Hörður Barðdal

Personal information
- Born: May 22, 1946 Reykjavík, Iceland
- Died: August 4, 2009 (aged 63)

Sport
- Sport: Water polo Swimming Skiing Golf
- Disability: Polio

= Hörður Barðdal =

Hörður Barðdal (22 May 1946 – 4 August 2009) was a competitive water polo player, competitive swimmer, competitive skier, competitive golfer, and a disabled athlete activist.

== Early life ==
Hörður Barðdal was born on 22 May 1946 to Óli S. Barðdal; director of Seglagerðin; Ægir, and Sesselja Guðnadóttir Barðdal. Óli died in 1983.

At the age of nine, Barðdal contracted polio, which resulted in paralysis. Despite this, he remained active in both his professional and athletic pursuits. His involvement in sports and related activities has been noted in accounts of his career.

== Athletic career ==
During the years 1965–1970, Barðdal played water polo with able athletes with Reykjavík F.C (KR) and won the Reykjavík and Icelandic Championships several times. He was also a coach at the Reykjavík F.C. for a while, where he trained both able and disabled people in swimming. He was one of the first competitive athletes in the Reykjavík's Sport Union for the Disabled (ÍFR) and he competed among other places at the Nordic Championships for the Disabled in 1976 and 1977 in swimming, where he won a bronze and silver medal. He was awarded the first Disabled Athlete of the Year in 1977, and he concluded his swimming career at the 1980 Summer Paralympics in Arnhem, Netherlands.

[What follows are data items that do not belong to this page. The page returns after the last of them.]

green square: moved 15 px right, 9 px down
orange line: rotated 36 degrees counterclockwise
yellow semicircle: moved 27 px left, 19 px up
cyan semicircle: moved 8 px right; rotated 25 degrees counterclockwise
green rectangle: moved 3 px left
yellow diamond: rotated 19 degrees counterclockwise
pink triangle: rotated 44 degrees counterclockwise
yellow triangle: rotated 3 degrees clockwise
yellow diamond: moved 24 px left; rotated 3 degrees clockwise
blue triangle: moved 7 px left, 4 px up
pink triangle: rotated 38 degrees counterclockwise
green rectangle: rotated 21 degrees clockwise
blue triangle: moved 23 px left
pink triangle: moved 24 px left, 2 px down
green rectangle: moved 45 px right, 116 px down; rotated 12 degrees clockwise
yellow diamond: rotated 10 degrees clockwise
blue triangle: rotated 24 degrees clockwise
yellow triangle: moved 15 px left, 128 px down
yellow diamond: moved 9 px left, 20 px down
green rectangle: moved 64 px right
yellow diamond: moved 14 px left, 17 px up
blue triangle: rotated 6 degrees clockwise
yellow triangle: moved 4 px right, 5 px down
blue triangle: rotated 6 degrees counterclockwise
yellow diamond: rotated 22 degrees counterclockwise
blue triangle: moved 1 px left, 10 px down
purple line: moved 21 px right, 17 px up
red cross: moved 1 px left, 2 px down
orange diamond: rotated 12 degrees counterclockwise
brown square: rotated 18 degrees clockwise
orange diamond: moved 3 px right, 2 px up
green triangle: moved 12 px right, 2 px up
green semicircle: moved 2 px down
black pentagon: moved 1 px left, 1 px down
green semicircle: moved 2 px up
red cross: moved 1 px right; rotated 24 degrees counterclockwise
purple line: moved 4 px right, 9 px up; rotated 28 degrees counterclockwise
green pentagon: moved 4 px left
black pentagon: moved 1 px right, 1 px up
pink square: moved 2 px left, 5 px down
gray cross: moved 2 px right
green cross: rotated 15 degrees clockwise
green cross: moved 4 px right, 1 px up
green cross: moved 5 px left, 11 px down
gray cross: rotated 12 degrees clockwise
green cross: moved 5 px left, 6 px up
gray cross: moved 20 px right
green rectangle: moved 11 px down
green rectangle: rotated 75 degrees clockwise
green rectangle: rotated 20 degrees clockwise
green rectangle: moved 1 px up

Barðdal was one of the founders of the Icelandic Sports Associations for the Disabled (ÍF) and was a member of the board of the Association until 1986. Hörður was often a team manager at large sport events, for instance at the 1994 Winter Paralympics in Lillehammer; he was an integral player in the launch of winter sports for the disabled in Iceland. He received the gold award from the Icelandic Sports Association for the Disabled in 1994 for his efforts to promote sports among the disabled.

Barðdal later developed a keen interest in golf. He founded the Icelandic Disabled Golf Association (GSFÍ), in collaboration with the Icelandic Golf Association (GSÍ), and was the president of the board until his death in 2009. GSFÍ holds an annual commemorative tournament for Barðdal. It is a putting tournament open to disabled and non-disabled players. He was also a board member of the European Disabled Golf Association (EDGA), which, in 2010, commissioned the Hordur Barddal Trophy; a unisex award; in his memory.

Barðdal married Bergþóra Sigurbjörnsdóttir in 1968. They had three daughters together: Jóhanna Ingileif, Sesselja Engilráð and Bergþóra Fanney Barðdal. In 1980, Barðdal remarried Soffía Kristín Hjartardóttir. Soffía died in 2007. Hörður's stepson from his marriage with Soffía is Þórður Vilberg Oddsson. They have nine grandchildren in total.

The Hörður Barðdal's Memorial Fund for Disabled Golfers was founded in the summer of 2011 by Barðdal's mother and his three daughters, as well as Kristmann Magnússon, director of Pfaff in Iceland, the Icelandic Sports Association for the Disabled, and the Icelandic Golf Association.